If dielectrics partition the space horizontally , they are in series and if dielectrics partition the space vertically then they are parallel. Correct?

 

[NascentOxygen]

I have come to a conclusion

If dielectrics partition the space horizontally , they are in series and if dielectrics partition the space vertically then they are parallel. Correct?

Correct, provided that the parallel plates are vertical...and spaced horizontally apart as in the figures in this thread.

 

[gracy]

If dielectrics partition the space horizontally , they are in series and if dielectrics partition the space vertically then they are parallel. Correct?

And the direction of given capacitor plates is always considered to be horizontal. Right?

 

[cnh1995]

And the direction of given capacitor plates is always considered to be horizontal. Right?

Yes.

 

[gracy]

given capacitor plates

The plate which are at extreme positions i.e the left and right most.

 

[cnh1995]

The plate which are at extreme positions i.e the left and right most.

If the partition is parallel to the plates, they're in series and if the partition is perpendicular to the plates, they're in parallel.

 

[gracy]

If the partition is parallel to the plates, they're in series and if the partition is perpendicular to the plates, they're in parallel.

Any exceptions?

 

[cnh1995]

Any exceptions?

None. But the partitions should be continuous from one end to the other.

 

[gracy]

But the partions should be continuous from one end to the other.
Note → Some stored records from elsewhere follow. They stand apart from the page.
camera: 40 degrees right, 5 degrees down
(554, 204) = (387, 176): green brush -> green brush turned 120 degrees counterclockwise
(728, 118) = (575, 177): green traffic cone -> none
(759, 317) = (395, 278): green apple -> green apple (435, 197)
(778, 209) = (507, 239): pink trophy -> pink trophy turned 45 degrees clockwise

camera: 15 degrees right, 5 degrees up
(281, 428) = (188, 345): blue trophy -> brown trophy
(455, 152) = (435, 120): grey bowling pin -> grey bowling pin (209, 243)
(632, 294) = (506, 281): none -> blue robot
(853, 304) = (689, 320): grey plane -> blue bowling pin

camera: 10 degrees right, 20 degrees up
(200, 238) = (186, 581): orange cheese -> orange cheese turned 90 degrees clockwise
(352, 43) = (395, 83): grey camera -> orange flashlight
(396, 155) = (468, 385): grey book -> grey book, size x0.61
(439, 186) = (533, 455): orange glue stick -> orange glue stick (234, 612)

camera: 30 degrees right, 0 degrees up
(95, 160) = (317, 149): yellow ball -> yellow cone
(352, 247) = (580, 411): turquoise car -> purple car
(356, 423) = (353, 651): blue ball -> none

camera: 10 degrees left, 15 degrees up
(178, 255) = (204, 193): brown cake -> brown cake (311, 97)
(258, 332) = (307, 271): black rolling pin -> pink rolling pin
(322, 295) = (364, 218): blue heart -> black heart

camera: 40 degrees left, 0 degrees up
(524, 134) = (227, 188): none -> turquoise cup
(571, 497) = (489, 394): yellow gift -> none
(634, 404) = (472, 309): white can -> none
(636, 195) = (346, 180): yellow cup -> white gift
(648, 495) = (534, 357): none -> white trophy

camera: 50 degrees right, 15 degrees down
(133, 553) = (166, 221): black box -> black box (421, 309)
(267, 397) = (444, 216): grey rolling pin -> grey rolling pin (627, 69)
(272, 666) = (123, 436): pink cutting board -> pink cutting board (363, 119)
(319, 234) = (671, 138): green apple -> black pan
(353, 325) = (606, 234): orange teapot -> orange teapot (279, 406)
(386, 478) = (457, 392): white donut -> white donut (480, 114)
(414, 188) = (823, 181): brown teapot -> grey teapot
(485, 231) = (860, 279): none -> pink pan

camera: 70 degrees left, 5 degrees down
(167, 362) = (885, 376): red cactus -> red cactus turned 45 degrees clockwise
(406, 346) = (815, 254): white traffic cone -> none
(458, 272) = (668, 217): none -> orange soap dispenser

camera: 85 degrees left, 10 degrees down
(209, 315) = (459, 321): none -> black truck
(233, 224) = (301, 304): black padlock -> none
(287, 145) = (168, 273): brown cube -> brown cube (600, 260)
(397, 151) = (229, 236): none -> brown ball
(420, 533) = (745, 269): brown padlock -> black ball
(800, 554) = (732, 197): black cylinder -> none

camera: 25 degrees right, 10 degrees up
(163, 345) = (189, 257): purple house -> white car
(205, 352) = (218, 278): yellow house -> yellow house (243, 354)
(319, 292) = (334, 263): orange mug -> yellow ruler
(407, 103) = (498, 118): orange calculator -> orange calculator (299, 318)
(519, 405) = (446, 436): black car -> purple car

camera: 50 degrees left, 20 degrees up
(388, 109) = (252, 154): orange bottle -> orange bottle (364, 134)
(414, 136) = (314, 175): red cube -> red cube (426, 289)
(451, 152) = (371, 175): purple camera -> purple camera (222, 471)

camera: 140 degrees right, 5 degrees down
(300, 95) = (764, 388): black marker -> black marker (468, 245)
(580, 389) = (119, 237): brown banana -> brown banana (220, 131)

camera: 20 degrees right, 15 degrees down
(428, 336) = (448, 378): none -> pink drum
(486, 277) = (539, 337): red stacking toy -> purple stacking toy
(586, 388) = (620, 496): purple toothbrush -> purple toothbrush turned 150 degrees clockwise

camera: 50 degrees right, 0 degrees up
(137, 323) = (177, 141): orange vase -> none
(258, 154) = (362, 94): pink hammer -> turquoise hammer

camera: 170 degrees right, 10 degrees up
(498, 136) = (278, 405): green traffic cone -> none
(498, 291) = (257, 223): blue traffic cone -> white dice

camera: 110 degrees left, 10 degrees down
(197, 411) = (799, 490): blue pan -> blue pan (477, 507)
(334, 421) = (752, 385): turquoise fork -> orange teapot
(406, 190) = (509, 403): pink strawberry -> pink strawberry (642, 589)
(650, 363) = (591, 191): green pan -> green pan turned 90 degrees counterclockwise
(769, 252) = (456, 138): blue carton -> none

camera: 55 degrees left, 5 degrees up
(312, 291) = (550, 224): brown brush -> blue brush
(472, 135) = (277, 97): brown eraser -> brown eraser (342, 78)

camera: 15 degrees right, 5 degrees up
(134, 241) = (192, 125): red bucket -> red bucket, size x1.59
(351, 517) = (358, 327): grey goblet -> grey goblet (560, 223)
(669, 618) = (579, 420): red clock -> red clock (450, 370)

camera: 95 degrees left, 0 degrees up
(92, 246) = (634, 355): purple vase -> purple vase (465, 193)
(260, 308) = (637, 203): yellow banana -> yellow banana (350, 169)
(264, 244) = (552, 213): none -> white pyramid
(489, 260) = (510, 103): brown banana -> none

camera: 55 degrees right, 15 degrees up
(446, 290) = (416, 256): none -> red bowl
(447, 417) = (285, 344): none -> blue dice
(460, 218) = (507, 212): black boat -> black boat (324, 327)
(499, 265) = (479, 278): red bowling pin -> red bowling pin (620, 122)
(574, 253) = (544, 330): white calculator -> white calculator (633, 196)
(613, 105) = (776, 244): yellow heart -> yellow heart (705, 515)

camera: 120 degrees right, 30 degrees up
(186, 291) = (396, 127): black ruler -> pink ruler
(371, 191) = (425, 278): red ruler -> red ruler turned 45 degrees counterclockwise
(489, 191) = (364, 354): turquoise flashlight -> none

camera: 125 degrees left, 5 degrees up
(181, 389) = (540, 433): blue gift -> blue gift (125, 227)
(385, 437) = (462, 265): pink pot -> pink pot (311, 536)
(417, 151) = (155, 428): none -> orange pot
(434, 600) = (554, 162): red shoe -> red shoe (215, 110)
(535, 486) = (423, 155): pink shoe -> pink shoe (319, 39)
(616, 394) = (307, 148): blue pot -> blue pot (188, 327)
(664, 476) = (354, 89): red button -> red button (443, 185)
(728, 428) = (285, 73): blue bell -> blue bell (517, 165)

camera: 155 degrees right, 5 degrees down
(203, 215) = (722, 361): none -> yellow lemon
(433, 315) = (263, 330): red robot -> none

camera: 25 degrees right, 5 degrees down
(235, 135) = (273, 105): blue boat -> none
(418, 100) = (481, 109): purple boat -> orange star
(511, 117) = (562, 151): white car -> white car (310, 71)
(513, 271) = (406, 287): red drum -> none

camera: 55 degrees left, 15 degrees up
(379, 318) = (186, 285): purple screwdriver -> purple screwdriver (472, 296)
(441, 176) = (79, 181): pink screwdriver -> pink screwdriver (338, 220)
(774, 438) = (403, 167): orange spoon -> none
You mean there should not be empty space in between ?

 

[cnh1995]

I meant something like this..

 

[gracy]

The two plates of parallel capacitors should have same area . Is that correct?

 

[cnh1995]

The two plates of parallel capacitors should have same area . Is that correct?

What do you mean by "two plates"? Which two plates?

 

[gracy]

http://astarmathsandphysics.com/university-physics/electricity-and-magnetism/parallel-plate-capacitors-html-9fd61e5.gif

Here the two plates have same area "A" ,I want to ask what if they had different areas , will they still form parallel plate capacitors together?

 

[cnh1995]

http://astarmathsandphysics.com/university-physics/electricity-and-magnetism/parallel-plate-capacitors-html-9fd61e5.gif

Here the two plates have same area "A" ,I want to ask what if they had different areas , will they still form parallel plate capacitors together?

Yes. But the capacitance will be different.

 

[gracy]

What will we write in place of A in the below formula ? A or B?
$\frac{Aε0}{d}$ If one plate has area "A" and the other "B"

 

[cnh1995]

The charges have to be uniformly distributed on both the plates and the plates have different areas. I believe the capacitance calculation will be a little complicated.

 

[gracy]

Ok. What will be the formula of capacitance for the plate 2 here

 

[cnh1995]

What are those blue portions? Dielectrics? What are the red lines joining them? Wires?

 

[gracy]

What are those blue portions? Dielectrics? What are the red lines joining them? Wires?

Yes and yes.

 

[cnh1995]

Given the area, separation and permitivitty, its capacitance would be C=Aε/d..

 

[gracy]

A is area of ? And why there isn't "K" present?

 

[cnh1995]

A is area of ? And why there isn't "K" present?

What's the need of k when there is 'ε' which is itself kε_o? A is the area of each plate(which is same throughout). I don't understand why you are analyzing this diagram.

 

[gracy]

Ok. Fine. Let's end this thread here as it is going off topic.